=== DOCUMENT SECTION ===
━━━━━━━━━━━━━━━━━━━━━━━━━━━━━━
COURT OF APPEALS
DATED AND FILED
May 1, 2012
Diane M. Fremgen
Clerk of Court of Appeals
This opinion is subject to further editing. If published, the official version will appear in the bound volume of the Official Reports.
A party may file with the Supreme Court a petition to review an adverse decision by the Court of Appeals. See Wis. Stat. § 808.10 and Rule 809.62.
Cir. Ct. No. 2009CF1470
STATE OF WISCONSIN
IN COURT OF APPEALS
State of Wisconsin,
APPEAL from a judgment and an order of the circuit court for Milwaukee County: kevin e. martens, Judge. Affirmed.
¶1 CURLEY, P.J. Thaying Lor appeals the judgment convicting him of five counts of sexual assault and one count of attempted sexual assault. He also appeals the order denying his postconviction motion. Lor argues that he ought to be granted a new trial because his trial counsel was ineffective, and because the evidence was insufficient to convict him of the first count of sexual assault. In the alternative, Lor argues that he should be resentenced because his sentence was overly harsh. We reject Lor’s arguments and affirm.
¶2 A jury convicted Lor of five counts of sexual assault and one count of attempted sexual assault in December 2009. All counts involved Lor having sexual intercourse, or attempting to have sexual intercourse, with his then-wife, V.Y.—who, according to the criminal complaint and evidence adduced at trial, was not yet thirteen when the assaults began. Specifically, Lor was convicted of one count of first-degree sexual assault of a child, contrary to Wis. Stat. § 948.02(1); three counts of second-degree sexual assault of a child, contrary to § 948.02(2); one count of second-degree sexual assault with the use of force, contrary to Wis. Stat. § 940.225(2)(a); and one count of attempted second-degree sexual assault with the use of force, contrary to § 940.225(2)(a) & Wis. Stat. § 939.32 (2009-10). The incidents relating to the first four counts took place in the early 1990s, when V.Y. was between twelve and fifteen years old. The incidents relating to the second two counts occurred around 2003 and 2007, respectively, when V.Y. was in her twenties.
¶3 After he was convicted, Lor was sentenced to eight years of imprisonment on count one; placed on probation for seven years on each of count two through four, sentence withheld, to be served concurrent to each other but consecutive to any other sentence; four years of imprisonment on count five, to be served consecutive to any other sentence; and two years of imprisonment on count six, to be served consecutive to any other sentence. Lor filed a postconviction motion, which was denied. Lor now appeals. Further facts will be developed as necessary.
¶4 Lor brings several arguments on appeal. He argues that he is entitled to a new trial because trial counsel was ineffective, and because the evidence was insufficient to convict him of the count of first-degree sexual assault. In the alternative, Lor argues that he should be resentenced because his sentence was overly harsh. We discuss each argument in turn.
1) Trial counsel was not ineffective.
¶5 Lor first argues that he is entitled to a new trial because trial counsel was ineffective. Specifically, he argues that trial counsel was ineffective for: (1) failing to file a pretrial motion to admit impeaching statements of V.Y.; (2) failing to review Lor’s statement to the police and to properly advise Lor about challenging the statement before trial; and (3) failing to object to prior bad act evidence that Lor claims impacted his decision to testify.
━━━━━━━━━━━━━━━━━━━━━━━━━━━━━━
=== PROBLEM DETAILS ===
According to the court opinion, what term of imprisonment did Lor receive on count one? Rely solely on the court opinion, drawing on no other source.

Stored records
━━━━━━━━━━━━━━━━━━━━━━━━━━━━━━
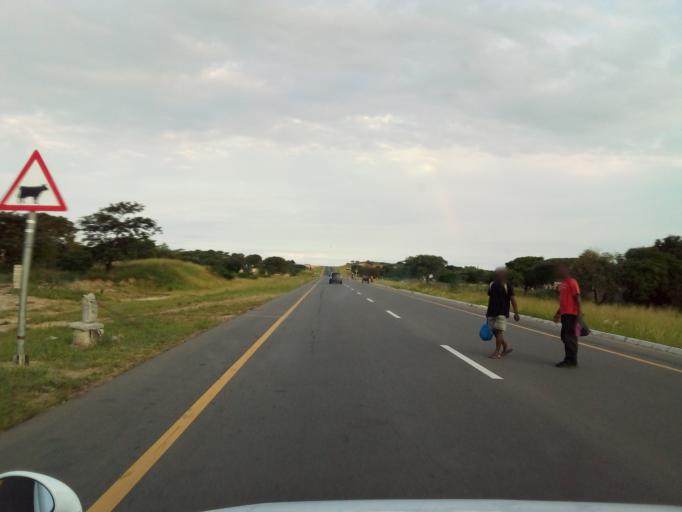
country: MZ
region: Maputo City
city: Maputo
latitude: -26.0399
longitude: 32.5618
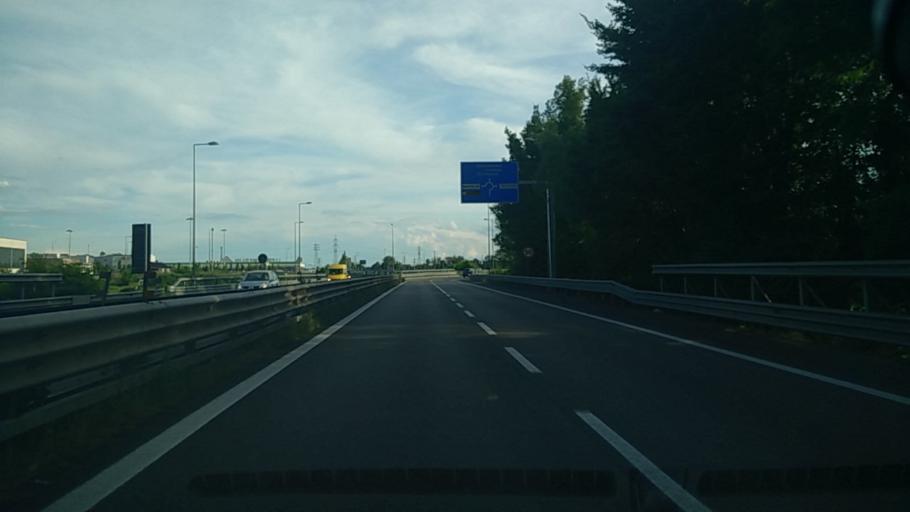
━━━━━━━━━━━━━━━━━━━━━━━━━━━━━━
=== TASK RESULT ===
Eight years of imprisonment.